──────── SUPPLIED INFORMATION
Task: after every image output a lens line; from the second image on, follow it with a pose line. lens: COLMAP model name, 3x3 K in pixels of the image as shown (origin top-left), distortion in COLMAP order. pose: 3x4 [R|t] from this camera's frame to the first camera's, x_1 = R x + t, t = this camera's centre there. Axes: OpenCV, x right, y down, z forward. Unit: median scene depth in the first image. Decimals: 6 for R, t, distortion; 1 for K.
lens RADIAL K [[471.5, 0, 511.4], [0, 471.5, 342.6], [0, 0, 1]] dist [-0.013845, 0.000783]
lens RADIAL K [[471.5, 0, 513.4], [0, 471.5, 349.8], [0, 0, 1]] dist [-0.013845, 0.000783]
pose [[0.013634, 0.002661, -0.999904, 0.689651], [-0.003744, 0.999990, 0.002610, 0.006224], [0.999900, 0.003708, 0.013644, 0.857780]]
────────────────
──────── SUPPLIED INFORMATION
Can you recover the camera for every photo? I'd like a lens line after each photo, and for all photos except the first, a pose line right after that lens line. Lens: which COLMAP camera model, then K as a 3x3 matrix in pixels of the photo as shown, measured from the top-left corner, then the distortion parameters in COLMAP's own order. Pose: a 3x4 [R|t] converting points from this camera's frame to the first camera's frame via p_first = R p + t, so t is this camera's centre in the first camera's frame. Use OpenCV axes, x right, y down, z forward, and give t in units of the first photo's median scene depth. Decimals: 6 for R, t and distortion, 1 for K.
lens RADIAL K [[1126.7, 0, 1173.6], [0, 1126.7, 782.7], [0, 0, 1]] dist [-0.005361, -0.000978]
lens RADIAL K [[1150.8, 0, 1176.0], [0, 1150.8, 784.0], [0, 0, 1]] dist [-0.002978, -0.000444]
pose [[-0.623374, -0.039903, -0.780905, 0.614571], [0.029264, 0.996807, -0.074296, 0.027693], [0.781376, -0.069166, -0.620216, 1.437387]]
────────────────
» PROBLEM DESCRIPTION
Convert the part of the data that opens with the line containing "Can you recover" and closes with the line containing "-0.069166, -0.620216, 1.437387]]" into a two-column CSV with the headers "prompt" and "response". Put each text and its answer in one quoted field per column, with line breaks replaced by spaces.

» RESULT FOR THIS EXERCISE
prompt,response
"Can you recover the camera for every photo? I'd like a lens line after each photo, and for all photos except the first, a pose line right after that lens line. Lens: which COLMAP camera model, then K as a 3x3 matrix in pixels of the photo as shown, measured from the top-left corner, then the distortion parameters in COLMAP's own order. Pose: a 3x4 [R|t] converting points from this camera's frame to the first camera's frame via p_first = R p + t, so t is this camera's centre in the first camera's frame. Use OpenCV axes, x right, y down, z forward, and give t in units of the first photo's median scene depth. Decimals: 6 for R, t and distortion, 1 for K.","lens RADIAL K [[1126.7, 0, 1173.6], [0, 1126.7, 782.7], [0, 0, 1]] dist [-0.005361, -0.000978] lens RADIAL K [[1150.8, 0, 1176.0], [0, 1150.8, 784.0], [0, 0, 1]] dist [-0.002978, -0.000444] pose [[-0.623374, -0.039903, -0.780905, 0.614571], [0.029264, 0.996807, -0.074296, 0.027693], [0.781376, -0.069166, -0.620216, 1.437387]]"